Beware of exceptions to your yearly out-of-pocket maximum

Most insurances have a yearly out-of-pocket maximum. That means in any given year, the maximum you will pay for all covered medical costs is a number ranging from $500 to $15,000 (for high deductible plans). Look in your benefits document for your number. There are some special cases:

  • First, your insurance company has to approve the treatment. Some procedures such as MRIs and PET scans require pre-approval. They may deny the procedure if their doctors do not think you need it. If you get denied and lose a subsequent appeal, you still have the option of paying for the procedure yourself.
  • Second is the case of balance billing or out-of-network providers and facilities. Be sure to use a doctor and hospital network that is in-network to reduce your chance of being balance billed.
  • Out-of-pocket maximums may not apply for types of services not originally covered by insurance, such as: investigational drugs and procedures, and certain drugs used off-label, meaning for problems the drug was not originally intended to treat. Other items not covered by health insurance include clinical trial drugs, family planning, and weight management.

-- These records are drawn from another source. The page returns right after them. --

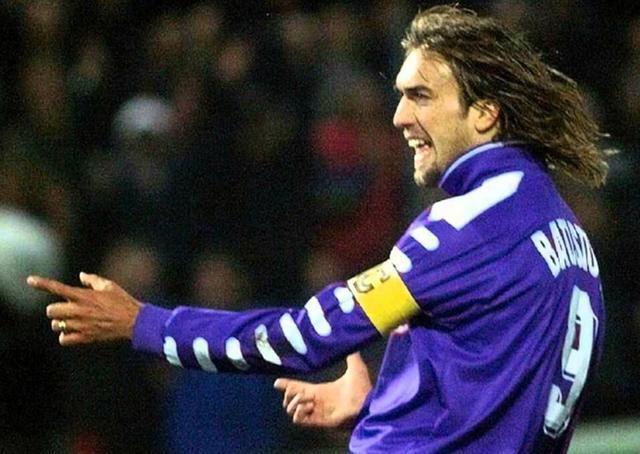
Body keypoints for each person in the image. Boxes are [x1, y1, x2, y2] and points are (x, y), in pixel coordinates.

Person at [28, 5, 609, 453]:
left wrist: (144, 323)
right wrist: (384, 404)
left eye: (420, 96)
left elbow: (302, 339)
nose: (399, 117)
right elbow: (498, 399)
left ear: (484, 112)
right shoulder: (568, 238)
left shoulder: (466, 229)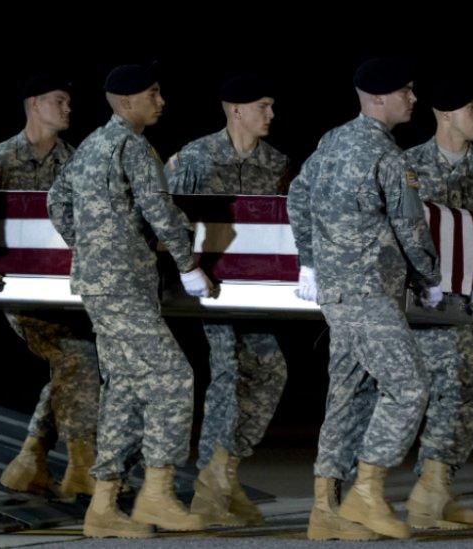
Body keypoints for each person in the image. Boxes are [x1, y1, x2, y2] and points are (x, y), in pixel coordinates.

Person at [48, 63, 214, 538]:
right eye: (153, 94)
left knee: (123, 388)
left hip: (100, 282)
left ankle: (104, 505)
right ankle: (157, 494)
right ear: (126, 102)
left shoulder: (91, 147)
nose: (161, 102)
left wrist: (90, 245)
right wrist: (188, 265)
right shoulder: (134, 147)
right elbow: (160, 211)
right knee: (172, 377)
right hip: (123, 286)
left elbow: (56, 200)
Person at [288, 57, 442, 541]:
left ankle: (325, 509)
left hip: (337, 291)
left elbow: (297, 195)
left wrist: (311, 261)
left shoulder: (331, 142)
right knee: (409, 385)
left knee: (349, 394)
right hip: (371, 290)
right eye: (406, 91)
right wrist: (430, 277)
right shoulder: (387, 155)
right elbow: (411, 227)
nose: (413, 99)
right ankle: (367, 493)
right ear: (379, 98)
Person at [0, 73, 99, 500]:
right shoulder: (0, 160)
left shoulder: (74, 161)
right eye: (59, 100)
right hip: (18, 289)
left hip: (67, 292)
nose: (68, 108)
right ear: (34, 104)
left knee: (71, 365)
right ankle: (81, 466)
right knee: (78, 359)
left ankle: (30, 460)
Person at [166, 73, 290, 526]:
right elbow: (165, 218)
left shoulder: (277, 163)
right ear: (236, 110)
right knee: (231, 370)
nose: (271, 114)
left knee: (271, 369)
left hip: (259, 290)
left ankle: (225, 472)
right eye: (264, 106)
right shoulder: (195, 157)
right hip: (210, 287)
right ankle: (211, 486)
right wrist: (184, 274)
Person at [401, 75, 473, 530]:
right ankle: (419, 493)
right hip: (415, 303)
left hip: (466, 304)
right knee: (426, 393)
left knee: (468, 395)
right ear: (446, 113)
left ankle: (437, 485)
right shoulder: (406, 165)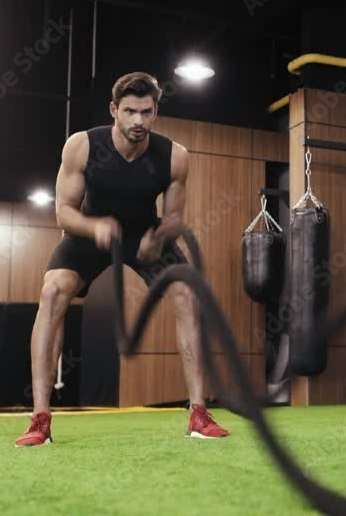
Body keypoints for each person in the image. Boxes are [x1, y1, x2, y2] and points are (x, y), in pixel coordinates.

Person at [15, 72, 230, 447]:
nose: (138, 121)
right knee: (53, 291)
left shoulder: (174, 156)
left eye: (146, 112)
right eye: (130, 111)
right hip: (88, 231)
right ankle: (40, 419)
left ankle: (198, 413)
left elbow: (176, 218)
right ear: (114, 110)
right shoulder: (82, 146)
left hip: (146, 234)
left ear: (155, 112)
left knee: (186, 293)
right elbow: (63, 212)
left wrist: (159, 236)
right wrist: (94, 227)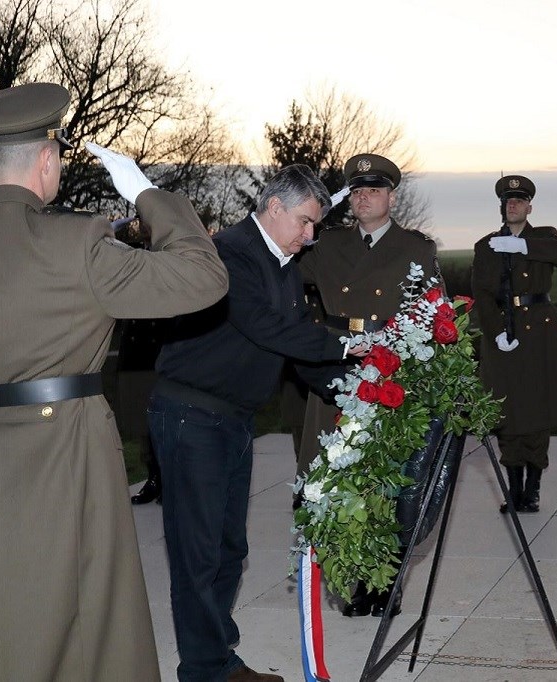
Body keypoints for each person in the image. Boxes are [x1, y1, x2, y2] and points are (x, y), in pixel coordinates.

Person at [0, 82, 229, 681]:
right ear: (47, 160)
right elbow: (202, 277)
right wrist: (150, 195)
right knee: (73, 630)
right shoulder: (78, 244)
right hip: (66, 457)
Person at [148, 164, 361, 681]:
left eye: (316, 227)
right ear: (274, 208)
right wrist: (357, 345)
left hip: (231, 419)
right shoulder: (232, 254)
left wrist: (356, 389)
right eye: (307, 223)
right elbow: (268, 329)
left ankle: (218, 650)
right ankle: (206, 668)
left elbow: (299, 351)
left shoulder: (283, 263)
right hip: (191, 415)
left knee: (228, 547)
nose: (310, 238)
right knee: (197, 551)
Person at [296, 152, 439, 619]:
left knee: (384, 478)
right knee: (336, 476)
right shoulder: (325, 245)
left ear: (391, 198)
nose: (363, 198)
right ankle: (349, 580)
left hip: (388, 368)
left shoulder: (415, 247)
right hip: (336, 365)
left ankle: (386, 582)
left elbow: (432, 315)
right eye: (356, 191)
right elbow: (276, 261)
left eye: (374, 190)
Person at [472, 175, 557, 516]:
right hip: (503, 332)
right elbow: (483, 296)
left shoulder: (544, 236)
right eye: (507, 201)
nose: (512, 205)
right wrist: (495, 331)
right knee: (506, 412)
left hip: (538, 333)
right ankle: (513, 489)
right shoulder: (486, 245)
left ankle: (532, 489)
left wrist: (524, 247)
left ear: (529, 206)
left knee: (536, 411)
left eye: (518, 200)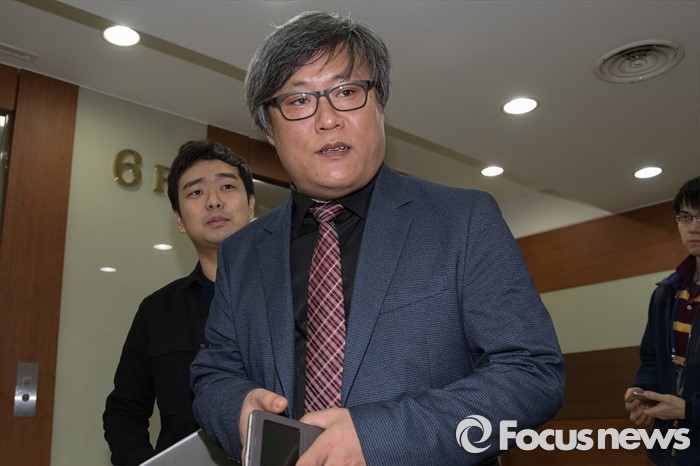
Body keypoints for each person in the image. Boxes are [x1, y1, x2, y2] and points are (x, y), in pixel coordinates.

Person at [191, 11, 564, 465]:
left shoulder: (463, 220)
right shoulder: (242, 252)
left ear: (379, 104)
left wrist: (379, 437)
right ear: (269, 129)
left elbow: (532, 374)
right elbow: (213, 373)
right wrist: (238, 409)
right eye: (299, 100)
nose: (328, 119)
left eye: (347, 92)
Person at [103, 140, 255, 465]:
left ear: (251, 206)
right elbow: (124, 410)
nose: (213, 201)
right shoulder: (156, 311)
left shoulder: (296, 296)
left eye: (227, 186)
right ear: (180, 220)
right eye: (196, 192)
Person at [625, 176, 700, 465]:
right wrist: (644, 393)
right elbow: (652, 360)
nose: (693, 227)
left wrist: (689, 409)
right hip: (668, 451)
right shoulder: (666, 293)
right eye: (686, 217)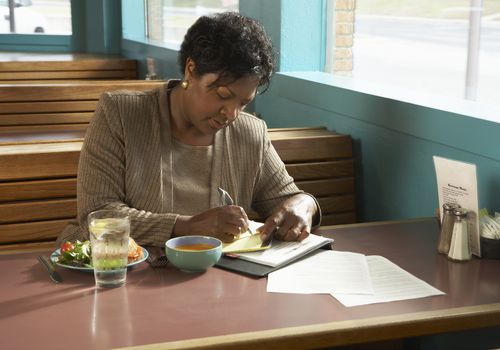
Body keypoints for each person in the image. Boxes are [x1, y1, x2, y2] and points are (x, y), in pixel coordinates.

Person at [57, 12, 321, 247]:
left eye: (243, 102)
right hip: (127, 277)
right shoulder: (120, 113)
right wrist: (185, 227)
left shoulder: (250, 132)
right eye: (222, 94)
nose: (231, 114)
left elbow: (288, 199)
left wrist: (304, 204)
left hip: (217, 285)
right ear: (191, 70)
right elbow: (98, 214)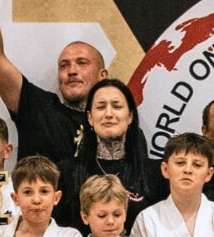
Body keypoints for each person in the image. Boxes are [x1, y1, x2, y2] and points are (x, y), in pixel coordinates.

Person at [0, 0, 106, 165]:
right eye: (64, 65)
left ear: (102, 76)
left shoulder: (120, 125)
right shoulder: (38, 109)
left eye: (82, 63)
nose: (72, 71)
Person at [55, 80, 164, 228]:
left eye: (117, 106)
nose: (108, 114)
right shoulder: (66, 173)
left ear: (130, 116)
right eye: (100, 107)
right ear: (90, 118)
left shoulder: (156, 173)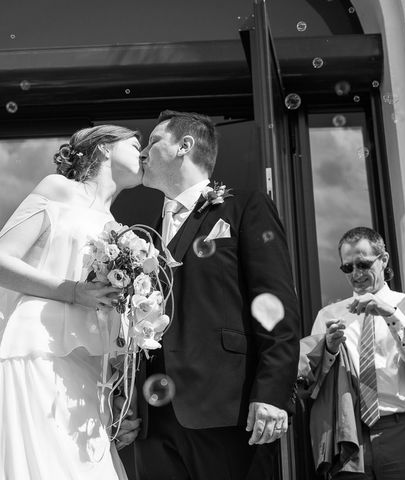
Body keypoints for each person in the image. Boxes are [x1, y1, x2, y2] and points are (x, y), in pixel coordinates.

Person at [0, 125, 142, 479]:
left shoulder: (117, 226)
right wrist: (72, 291)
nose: (142, 151)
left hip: (87, 367)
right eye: (135, 143)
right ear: (104, 150)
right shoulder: (59, 190)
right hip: (38, 350)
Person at [132, 110, 301, 480]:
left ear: (184, 147)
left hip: (227, 409)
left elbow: (275, 306)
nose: (142, 153)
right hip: (153, 421)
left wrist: (271, 394)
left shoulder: (245, 208)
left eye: (153, 141)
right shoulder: (141, 235)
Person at [309, 226, 405, 479]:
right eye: (348, 268)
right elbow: (313, 385)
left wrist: (390, 313)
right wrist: (330, 351)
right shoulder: (329, 315)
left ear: (384, 259)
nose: (356, 274)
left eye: (363, 264)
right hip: (348, 436)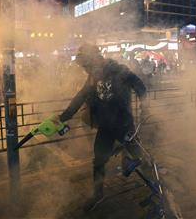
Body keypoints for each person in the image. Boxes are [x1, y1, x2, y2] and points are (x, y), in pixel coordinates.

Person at [59, 43, 150, 211]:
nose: (85, 69)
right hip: (106, 127)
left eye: (86, 65)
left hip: (124, 125)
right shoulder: (93, 75)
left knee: (140, 157)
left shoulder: (119, 70)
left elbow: (140, 86)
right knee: (99, 161)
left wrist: (145, 107)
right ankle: (98, 195)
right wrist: (64, 117)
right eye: (84, 66)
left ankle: (157, 184)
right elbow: (80, 96)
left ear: (95, 60)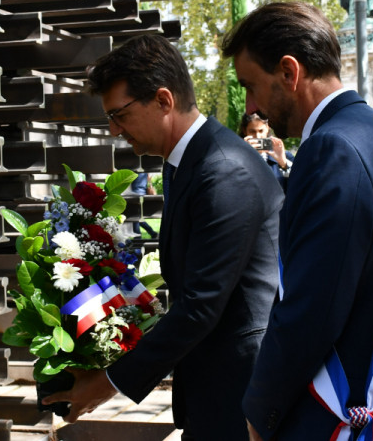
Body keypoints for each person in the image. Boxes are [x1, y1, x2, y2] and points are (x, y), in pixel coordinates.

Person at [42, 34, 283, 439]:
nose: (115, 130)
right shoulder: (184, 161)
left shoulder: (223, 170)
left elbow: (202, 305)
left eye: (120, 114)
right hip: (214, 385)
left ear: (163, 100)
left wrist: (109, 383)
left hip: (241, 391)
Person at [220, 1, 373, 440]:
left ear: (289, 72)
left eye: (252, 86)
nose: (253, 107)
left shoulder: (330, 148)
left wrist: (261, 411)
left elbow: (312, 306)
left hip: (335, 413)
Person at [238, 112, 293, 189]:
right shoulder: (237, 157)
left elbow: (298, 184)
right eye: (252, 131)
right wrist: (245, 156)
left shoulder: (285, 156)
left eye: (261, 131)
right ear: (245, 131)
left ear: (268, 128)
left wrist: (283, 164)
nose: (258, 136)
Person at [128, 172, 158, 239]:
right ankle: (152, 233)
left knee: (135, 217)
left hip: (134, 195)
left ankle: (138, 239)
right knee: (137, 217)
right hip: (143, 194)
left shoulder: (132, 167)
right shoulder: (145, 169)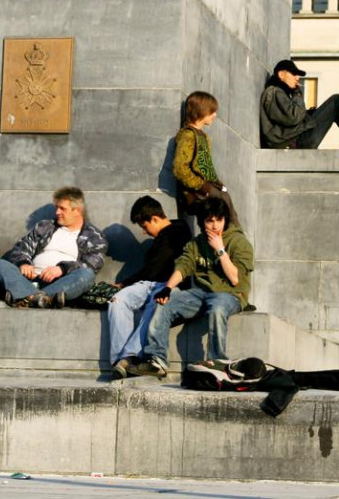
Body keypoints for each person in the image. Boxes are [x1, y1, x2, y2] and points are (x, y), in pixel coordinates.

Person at [130, 197, 253, 378]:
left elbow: (235, 278)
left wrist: (220, 250)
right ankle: (157, 361)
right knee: (164, 302)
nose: (215, 226)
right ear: (202, 222)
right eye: (209, 221)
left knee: (218, 308)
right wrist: (168, 289)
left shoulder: (239, 241)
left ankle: (218, 362)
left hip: (231, 294)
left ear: (225, 220)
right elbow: (184, 266)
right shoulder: (197, 243)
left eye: (219, 220)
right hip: (202, 294)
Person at [106, 196, 191, 379]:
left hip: (166, 285)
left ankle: (130, 357)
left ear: (155, 218)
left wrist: (125, 282)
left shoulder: (178, 231)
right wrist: (122, 285)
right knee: (117, 300)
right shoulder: (161, 237)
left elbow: (155, 269)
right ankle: (120, 360)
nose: (144, 232)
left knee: (155, 304)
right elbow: (149, 270)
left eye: (144, 226)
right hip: (146, 284)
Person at [0, 187, 108, 309]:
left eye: (62, 208)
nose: (57, 212)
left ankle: (28, 298)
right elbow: (21, 248)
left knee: (87, 275)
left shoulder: (95, 237)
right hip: (30, 280)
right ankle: (39, 299)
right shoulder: (45, 226)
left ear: (77, 211)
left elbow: (92, 264)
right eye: (57, 208)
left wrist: (62, 269)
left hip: (61, 283)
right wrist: (23, 263)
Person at [260, 59, 339, 149]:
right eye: (293, 74)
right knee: (336, 102)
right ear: (281, 74)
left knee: (333, 105)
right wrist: (297, 93)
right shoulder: (273, 92)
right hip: (295, 141)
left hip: (295, 138)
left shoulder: (281, 93)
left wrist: (309, 113)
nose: (297, 78)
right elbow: (293, 117)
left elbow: (289, 117)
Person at [173, 91, 238, 222]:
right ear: (201, 111)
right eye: (212, 111)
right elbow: (180, 168)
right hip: (199, 192)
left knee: (231, 220)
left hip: (212, 189)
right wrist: (203, 187)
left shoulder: (203, 136)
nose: (215, 115)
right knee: (225, 224)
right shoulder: (188, 135)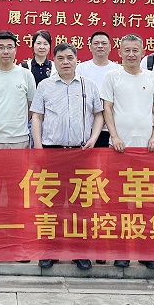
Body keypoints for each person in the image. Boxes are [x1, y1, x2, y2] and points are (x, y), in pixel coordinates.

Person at [31, 42, 105, 271]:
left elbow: (99, 114)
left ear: (76, 60)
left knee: (80, 204)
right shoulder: (44, 86)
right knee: (50, 203)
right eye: (61, 58)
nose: (65, 62)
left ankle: (79, 251)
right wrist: (38, 147)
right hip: (52, 151)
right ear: (54, 61)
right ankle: (49, 251)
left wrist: (93, 138)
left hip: (80, 152)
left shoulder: (88, 85)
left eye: (70, 58)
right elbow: (37, 117)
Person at [101, 33, 154, 270]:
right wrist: (115, 136)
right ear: (119, 52)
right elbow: (107, 108)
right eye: (126, 50)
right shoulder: (112, 76)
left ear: (143, 51)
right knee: (119, 202)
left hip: (147, 149)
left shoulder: (153, 77)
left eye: (135, 50)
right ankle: (121, 251)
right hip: (119, 149)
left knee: (146, 202)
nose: (131, 54)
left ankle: (146, 252)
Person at [0, 30, 36, 149]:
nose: (6, 51)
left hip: (19, 139)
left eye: (9, 47)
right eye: (1, 47)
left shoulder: (26, 75)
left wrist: (19, 125)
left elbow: (31, 107)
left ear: (15, 49)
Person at [77, 30, 118, 148]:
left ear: (110, 47)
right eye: (96, 43)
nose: (100, 46)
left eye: (104, 43)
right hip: (86, 127)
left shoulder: (118, 70)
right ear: (90, 47)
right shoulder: (80, 69)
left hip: (110, 129)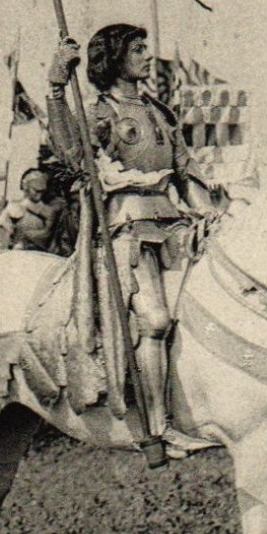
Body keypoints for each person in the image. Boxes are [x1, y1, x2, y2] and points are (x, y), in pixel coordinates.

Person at [47, 25, 201, 451]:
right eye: (137, 49)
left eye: (145, 48)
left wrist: (216, 212)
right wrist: (58, 89)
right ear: (115, 58)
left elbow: (187, 175)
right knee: (155, 320)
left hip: (176, 226)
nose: (147, 56)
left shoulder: (161, 113)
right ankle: (158, 427)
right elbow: (72, 154)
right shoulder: (102, 114)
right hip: (125, 230)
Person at [0, 167, 64, 253]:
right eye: (36, 191)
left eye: (42, 191)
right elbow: (3, 229)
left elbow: (48, 235)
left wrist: (26, 234)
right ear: (26, 187)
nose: (39, 195)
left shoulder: (49, 211)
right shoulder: (14, 207)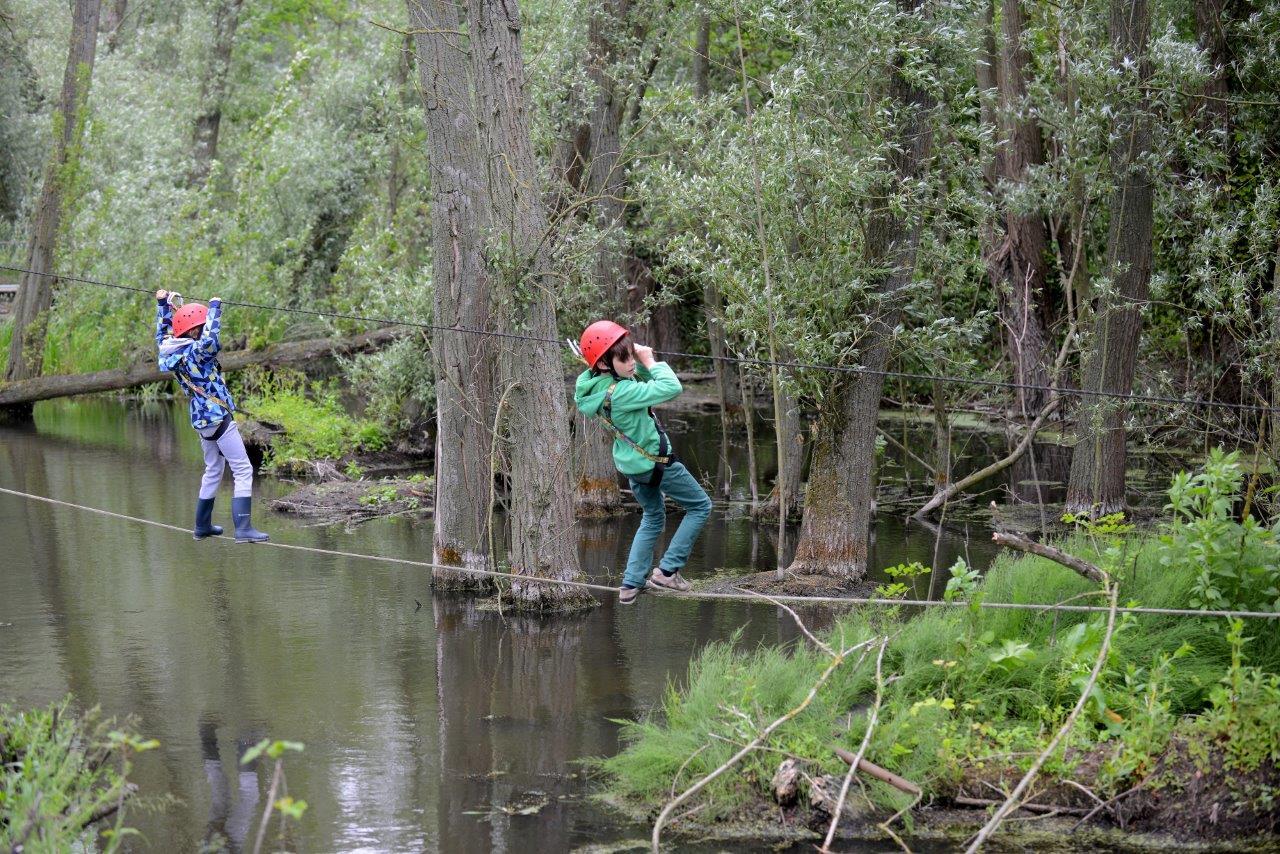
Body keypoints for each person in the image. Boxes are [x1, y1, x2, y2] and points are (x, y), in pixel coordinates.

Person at [573, 321, 712, 604]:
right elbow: (670, 387)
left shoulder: (601, 386)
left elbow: (645, 382)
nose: (630, 362)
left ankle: (631, 583)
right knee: (700, 506)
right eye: (623, 358)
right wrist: (649, 359)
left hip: (633, 467)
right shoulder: (623, 392)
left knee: (653, 516)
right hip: (657, 463)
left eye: (629, 355)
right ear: (603, 364)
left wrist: (634, 359)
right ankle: (668, 571)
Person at [155, 288, 268, 543]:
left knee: (214, 468)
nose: (206, 329)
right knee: (242, 469)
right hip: (218, 417)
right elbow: (210, 340)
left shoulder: (173, 351)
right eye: (202, 326)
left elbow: (162, 335)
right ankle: (243, 529)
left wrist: (162, 304)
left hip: (201, 420)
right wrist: (215, 309)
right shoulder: (198, 352)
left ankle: (202, 526)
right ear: (195, 331)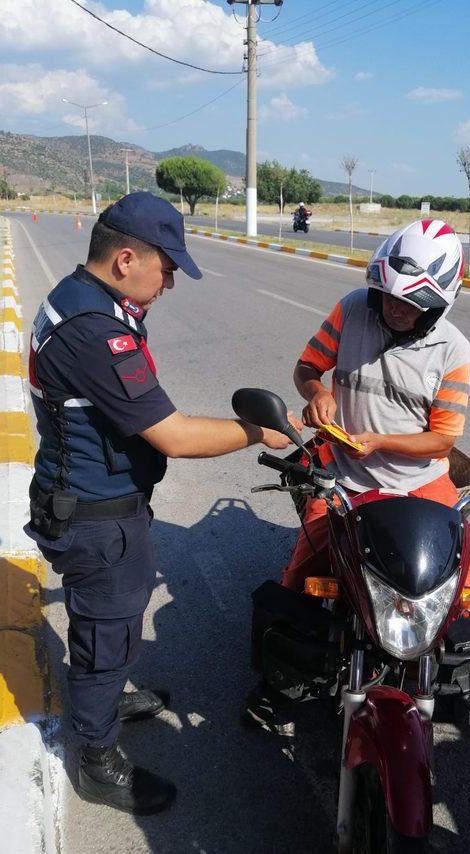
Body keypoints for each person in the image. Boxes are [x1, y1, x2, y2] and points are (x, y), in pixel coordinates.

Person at [25, 192, 295, 815]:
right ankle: (96, 757)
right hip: (96, 515)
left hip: (90, 499)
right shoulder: (96, 332)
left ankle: (104, 695)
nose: (170, 281)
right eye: (166, 268)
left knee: (111, 620)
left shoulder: (78, 297)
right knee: (107, 633)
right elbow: (171, 434)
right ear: (125, 259)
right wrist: (259, 432)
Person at [276, 219, 470, 757]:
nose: (392, 309)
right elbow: (306, 366)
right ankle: (278, 684)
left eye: (408, 304)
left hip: (420, 485)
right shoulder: (350, 309)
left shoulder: (454, 351)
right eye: (386, 295)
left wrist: (378, 441)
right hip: (345, 478)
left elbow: (442, 440)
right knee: (300, 575)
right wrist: (316, 393)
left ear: (437, 306)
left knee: (466, 594)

The out-of-pocket maximum protects you, in that you will never have to pay more than your out-of-pocket maximum, regardless of what the provider and hospital bills (given the exceptions above).

Medicare is the only insurance that does not have an out-of-pocket maximum. That is very dangerous for elderly patients who have cancer or other high-cost procedures. It is recommended to buy a Medigap policy, or a Medicare Advantage plan that does have an out-of-pocket maximum.